Jammed Micro-Flake Hydrogel for 4D Living Cell Bioprinting

• Published in: Advanced materials (Weinheim) Vol. 34; no. 15; p. e2109394
• Main Authors: Ding, Aixiang, Jeon, Oju, Cleveland, David, Gasvoda, Kaelyn, Wells, Derrick, Lee, Sang Jin, Alsberg, Eben
• Format: Journal Article
• Language: English
• Published: 17.02.2022
• ISSN: 0935-9648; 1521-4095
• DOI: 10.1002/adma.202109394

Four-dimensional (4D) bioprinting is promising to build cell-laden constructs (bioconstructs) with complex geometries and functions for tissue/organ regeneration applications. The development of hydrogel-based 4D bioinks, especially those allowing living cell printing, with easy preparation, defined composition, and controlled physical properties is critically important for 4D bioprinting. Here, a single-component jammed micro-flake hydrogel ( MFH ) system with heterogeneous size distribution, which differs from the conventional granular microgel, has been developed as a new cell-laden bioink for 4D bioprinting. This jammed cytocompatible MFH features scalable production and straightforward composition with shear-thinning, shear-yielding, and rapid self-healing properties. As such, it can be smoothly printed into stable 3D bioconstructs, which can be further crosslinked to form a gradient in crosslinking density when a photoinitiator and a UV absorber are incorporated. After being subject to shape morphing, a variety of complex bioconstructs with well-defined configurations and high cell viability were obtained. Based on this system, 4D cartilage-like tissue formation was demonstrated as a proof-of-concept.

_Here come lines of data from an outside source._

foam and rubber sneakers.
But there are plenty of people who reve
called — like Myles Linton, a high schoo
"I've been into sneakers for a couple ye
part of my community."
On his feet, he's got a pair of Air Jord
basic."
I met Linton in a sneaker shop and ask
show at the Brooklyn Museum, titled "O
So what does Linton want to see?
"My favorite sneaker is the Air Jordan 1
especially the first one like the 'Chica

The establishment of this versatile new 4D bioink system may open up a number of applications in tissue engineering. Single-component jammed micro-flake hydrogels (MFHs) were developed as cell-laden bioinks for 4D bioprinting. Cytocompatible MFH bioinks without the need of additional fillers are rheologically favorable for bioprinting via smooth direct ink writing (DIW). A controllable crosslinking gradient in the 3D printed bioconstructs was achieved, enabling predefined shape transformations. Ultimately, 4D tissue engineering was demonstrated in a proof-of-concept 4D cartilage-like tissue regeneration study.